I was observing this paper and by some experimental chance I got this result, but I can not prove it.
$$\sum_{k=0}^{\infty}\arctan\left(\frac{6k^2+4k}{4k^4+12k^3+13k^2+6k+5}\right)=\frac{\pi}{4}\tag1$$
I tried to factorise $4k^4+12k^3+13k^2+6k+5$ but it is not factorable.

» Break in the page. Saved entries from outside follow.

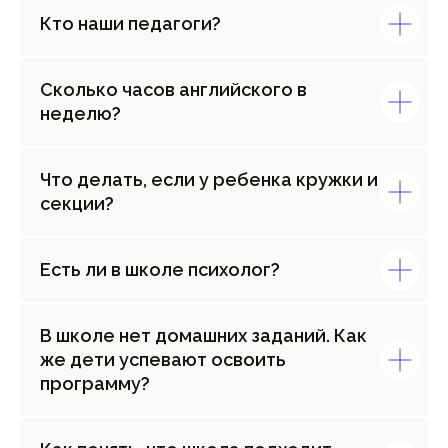
Кто наши педагоги?
Сколько часов английского в
неделю?
Что делать, если у ребенка кружки и
секции?
Есть ли в школе психолог?
В школе нет домашних заданий. Как
же дети успевают освоить
программу?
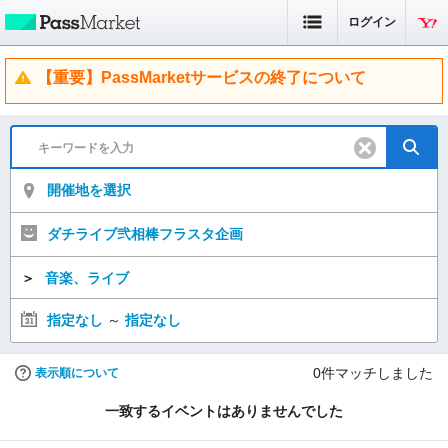
ログイン
【重要】PassMarketサービスの終了について
開催地を選択
ダチライブ弐相棒フラスタ企画
＞
音楽、ライブ
指定なし
～
指定なし
0
件マッチしました
表示順について
一致するイベントはありませんでした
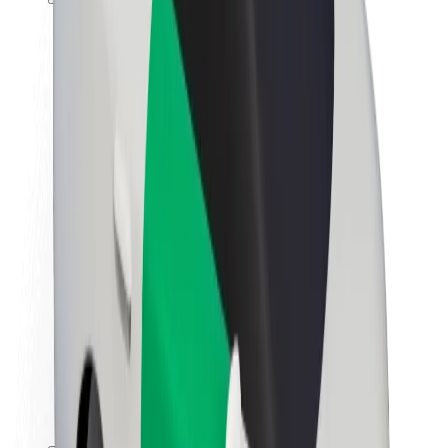
Кар'єра
Про компанію Bolt
Сталий розвиток у Bolt
Проєкт Нуль
Блог
Пресцентр
Правила використання бренду
Місія
Зв’язки з інвесторами
Керівництво
Бренд
Медіа
Урбаністичний фонд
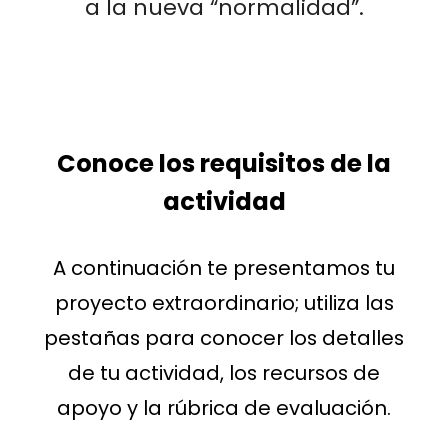
a la nueva “normalidad”.
Conoce los requisitos de la
actividad
A continuación te presentamos tu
proyecto extraordinario; utiliza las
pestañas para conocer los detalles
de tu actividad, los recursos de
apoyo y la rúbrica de evaluación.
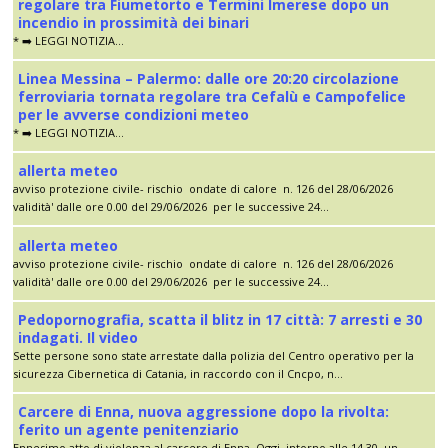
regolare tra Fiumetorto e Termini Imerese dopo un
incendio in prossimità dei binari
* ➡️ LEGGI NOTIZIA...
Linea Messina – Palermo: dalle ore 20:20 circolazione
ferroviaria tornata regolare tra Cefalù e Campofelice
per le avverse condizioni meteo
* ➡️ LEGGI NOTIZIA...
allerta meteo
avviso protezione civile- rischio ondate di calore n. 126 del 28/06/2026
validità' dalle ore 0.00 del 29/06/2026 per le successive 24...
allerta meteo
avviso protezione civile- rischio ondate di calore n. 126 del 28/06/2026
validità' dalle ore 0.00 del 29/06/2026 per le successive 24...
Pedopornografia, scatta il blitz in 17 città: 7 arresti e 30
indagati. Il video
Sette persone sono state arrestate dalla polizia del Centro operativo per la
sicurezza Cibernetica di Catania, in raccordo con il Cncpo, n...
Carcere di Enna, nuova aggressione dopo la rivolta:
ferito un agente penitenziario
Ennesimo atto di violenza al carcere di Enna. Oggi, intorno alle 14.30, un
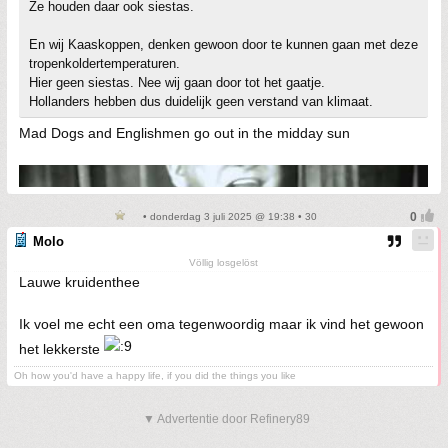
Ze houden daar ook siestas.
En wij Kaaskoppen, denken gewoon door te kunnen gaan met deze
tropenkoldertemperaturen.
Hier geen siestas. Nee wij gaan door tot het gaatje.
Hollanders hebben dus duidelijk geen verstand van klimaat.
Mad Dogs and Englishmen go out in the midday sun
• donderdag 3 juli 2025 @ 19:38 • 30
Molo
Völlig losgelöst
Lauwe kruidenthee
Ik voel me echt een oma tegenwoordig maar ik vind het gewoon
het lekkerste
Oh how you'd have a happy life, if you did the things you like
▼ Advertentie door Refinery89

I guess that $$\arctan\left(\frac{6k^2+4k}{4k^4+12k^3+13k^2+6k+5}\right)=\arctan(x)+\arctan(y)$$
Does anyone knows how to prove $(1)?$
Let $ u = \frac{2}{ k^2 + 2k + 1}, v = \frac{2}{ 4k^2 + 4k + 1}$. Then,
$$ \arctan (u) - \arctan (v) = \arctan ( \frac{ u - v} { 1 + uv} ) = \arctan ( \frac{6k^2 + 4k } { 4k^4 + 12k^3 + 13k^2 + 6k + 5 }). $$
Then use $\sum_{k=1} \arctan \frac{2}{k^2} = \frac{3 \pi } { 4} $ (2.14) and $ \sum_{k=0} \arctan \frac{2}{(2k+1)^2 } = \frac{ \pi}{2}$ (2.8) as given in the paper, to justify
$\sum_{k=0} \arctan ( \frac{6k^2 + 4k } { 4k^4 + 12k^3 + 13k^2 + 6k + 5 }) $
$= \sum_{k=0} \arctan \frac{2}{(k+1)^2} - \arctan \frac{2}{(2k+1)^2} $
$ = \sum_{k=1} \arctan\frac{2}{k^2} - \sum_{k=0} \arctan \frac{2}{ (2k+1)^2 } $
$ = \frac{ 3 \pi }{4} - \frac{\pi}{2} $
$= \frac{ \pi}{4} .$
Note: The 2 identities given in the paper can again be proved via telescoping sums.
2.8 is done via 1 telescoping sum ($u=2k, v = 2k+2)$.
2.14 is done via 2 telescoping sums.